● **SOURCE EXTRACT**
━━━
Jeez, with an attitude like that towards them, I can't imagine why the police in Pomeroy would have a problem with you. I'd have impounded your car, and let you take the lights off there after you paid the impound fee. You're lucky they were in a good mood and let you take them off.


----------



## sentravis (Jul 7, 2002)

ok about the race track.. NO.. i just got back from tennisee.. and im tired of driving that far for a while.. lol so sorry.. im not about to drive 6 hours to go to that.. about the impersonating.. well.. i can understand the rules.. rules are rules.. thats why on the box of your items.. many of them strictly imply the "For Offroad Use Only".. you should read.. lol.. im sorry that they gave you that attitude.. but honestly ohio statie.. do you really need to be so strict.. i dont think so.. impersonating a cop or firefighter.. nahh.. i dont think soo.. thats retarded.. but anyways.. like i said.. rules are rules.. most of them are like that for some reason.. we have to understand the government.. at least they let us have colors like green ..... i think.... hey!.. green impersonates paramedics in some states.. so how are they legal/.???? i just feel that.. if they dont flash or blink or strobe.. then they should be legal.. hey statie.. im gonna keep callin you that untill you give me your name.. lol.. i have another question.. are you gonna pull me over for having clear corners??? i mean in the front.. no yellow in the front.. i know that you probably would.. i know that altezzas are gay but i wanna stay legal in the rear.. so i got them.. insted of the clears.. i couldnt find se-rs.. so i had to settle with what i could get.. welll.. if anyone is near akron or cleveland.. email me... Travis..
━━━
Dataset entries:
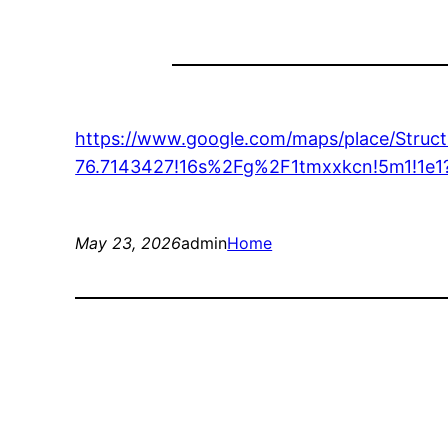
https://www.google.com/maps/place/Stru
76.7143427!16s%2Fg%2F1tmxxkcn!5m1!
May 23, 2026
admin
Home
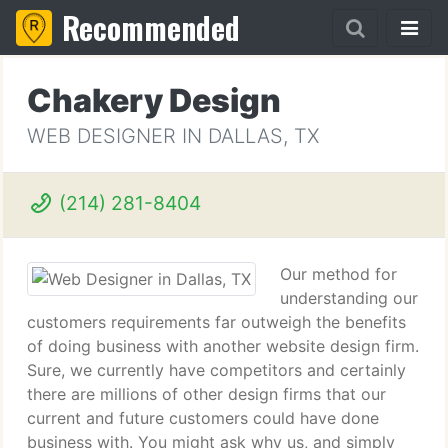
Recommended
Chakery Design
WEB DESIGNER IN DALLAS, TX
(214) 281-8404
Our method for
understanding our
customers requirements far outweigh the benefits
of doing business with another website design firm.
Sure, we currently have competitors and certainly
there are millions of other design firms that our
current and future customers could have done
business with. You might ask why us, and simply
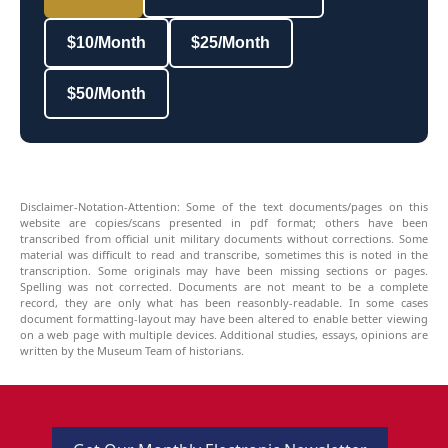
$10/Month
$25/Month
$50/Month
Disclaimer-Notation-Attention: Some of the text documents/pages on this
website are copies/scans presented in pdf format; others have been
transcribed from official unit military documents without corrections. Some
material was difficult to read and transcribe, sometimes this is noted in the
transcription. Some originals may have been missing sections or pages.
Spelling was not corrected. Documents are not meant to be a complete
record, they are only what has been reasonbly-readable. In some cases
document formatting-layout may have been altered to enable better viewing
on a web page with multiple devices. Additional studies, essays, opinions are
written by the Museum Team of historians.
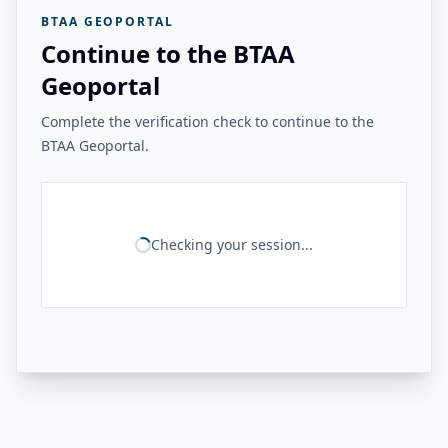
BTAA GEOPORTAL
Continue to the BTAA
Geoportal
Complete the verification check to continue to the
BTAA Geoportal.
Checking your session...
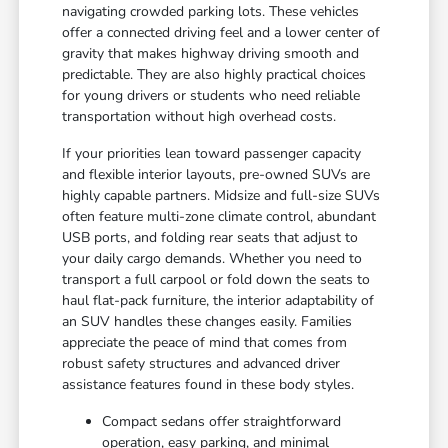
navigating crowded parking lots. These vehicles
offer a connected driving feel and a lower center of
gravity that makes highway driving smooth and
predictable. They are also highly practical choices
for young drivers or students who need reliable
transportation without high overhead costs.
If your priorities lean toward passenger capacity
and flexible interior layouts, pre-owned SUVs are
highly capable partners. Midsize and full-size SUVs
often feature multi-zone climate control, abundant
USB ports, and folding rear seats that adjust to
your daily cargo demands. Whether you need to
transport a full carpool or fold down the seats to
haul flat-pack furniture, the interior adaptability of
an SUV handles these changes easily. Families
appreciate the peace of mind that comes from
robust safety structures and advanced driver
assistance features found in these body styles.
Compact sedans offer straightforward
operation, easy parking, and minimal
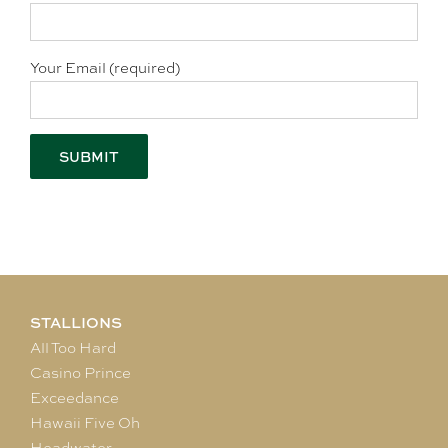
Your Email (required)
STALLIONS
All Too Hard
Casino Prince
Exceedance
Hawaii Five Oh
Headwater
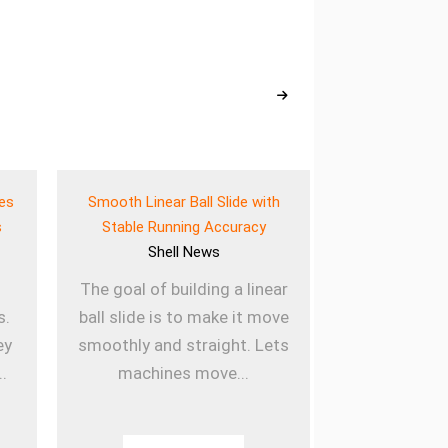
ves
Smooth Linear Ball Slide with
Lightweigh
s
Stable Running Accuracy
Bearing for E
Shell
News
She
The goal of building a linear
Using lig
s.
ball slide is to make it move
sleeved b
ey
smoothly and straight. Lets
machines la
..
machines move...
they are u
Th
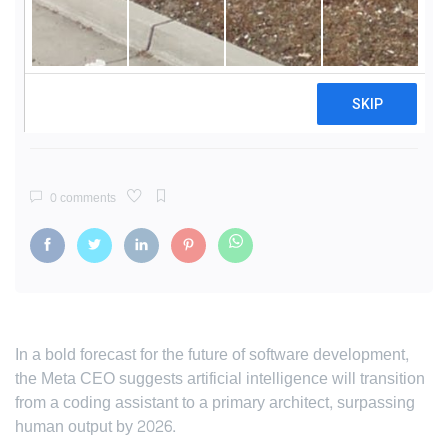
Zuckerberg: AI to Write Half of
Meta's Code Within 18 Months
By
Siddharth Menon
10 Dec, 2025
8 mins read
356 views
0 comments
In a bold forecast for the future of software development,
the Meta CEO suggests artificial intelligence will transition
from a coding assistant to a primary architect, surpassing
human output by 2026.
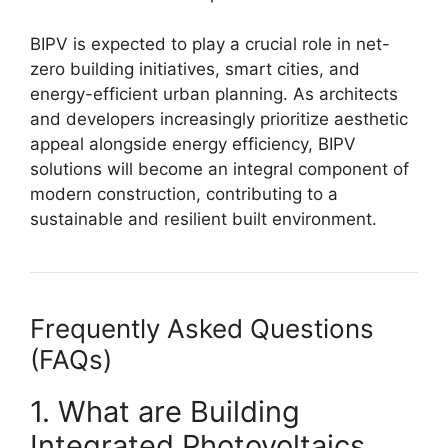
BIPV is expected to play a crucial role in net-
zero building initiatives, smart cities, and
energy-efficient urban planning. As architects
and developers increasingly prioritize aesthetic
appeal alongside energy efficiency, BIPV
solutions will become an integral component of
modern construction, contributing to a
sustainable and resilient built environment.
Frequently Asked Questions
(FAQs)
1. What are Building
Integrated Photovoltaics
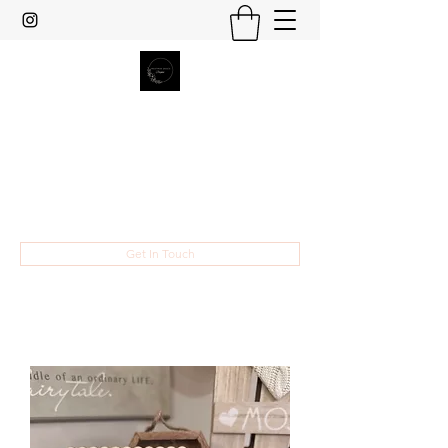
Heather Grace Designs
Specializing in custom laser cut and
engraved gifts and home decor.
hsult454@gmail.com
Get In Touch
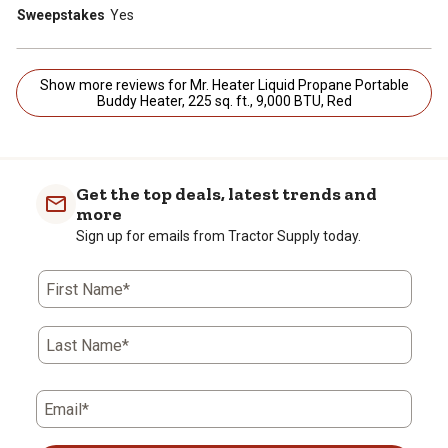
Sweepstakes
Yes
Show more reviews for Mr. Heater Liquid Propane Portable
Buddy Heater, 225 sq. ft., 9,000 BTU, Red
Get the top deals, latest trends and
more
Sign up for emails from Tractor Supply today.
First Name*
Last Name*
Email*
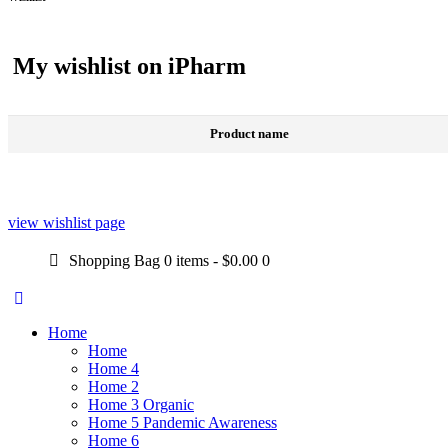
My wishlist on iPharm
Product name
view wishlist page
Shopping Bag
0 items
-
$0.00
0
Home
Home
Home 4
Home 2
Home 3 Organic
Home 5 Pandemic Awareness
Home 6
━━━
● **WORK INSTRUCTION 1**
Duplicate the passage of the forum thread between "Jeez, with an" and "take them off.", inclusive, word for word.
● **WORK INSTRUCTION 2**
Set down, unchanged, the lines of the listing from the one holding "My wishlist on iPharm" through the last line of the listing, both ends included.
The forum thread and the listing are separate material with no connection to each other.

● **SOLUTION 1**
Jeez, with an attitude like that towards them, I can't imagine why the police in Pomeroy would have a problem with you. I'd have impounded your car, and let you take the lights off there after you paid the impound fee. You're lucky they were in a good mood and let you take them off.

● **SOLUTION 2**
My wishlist on iPharm
Product name
view wishlist page
Shopping Bag
0 items
-
$0.00
0
Home
Home
Home 4
Home 2
Home 3 Organic
Home 5 Pandemic Awareness
Home 6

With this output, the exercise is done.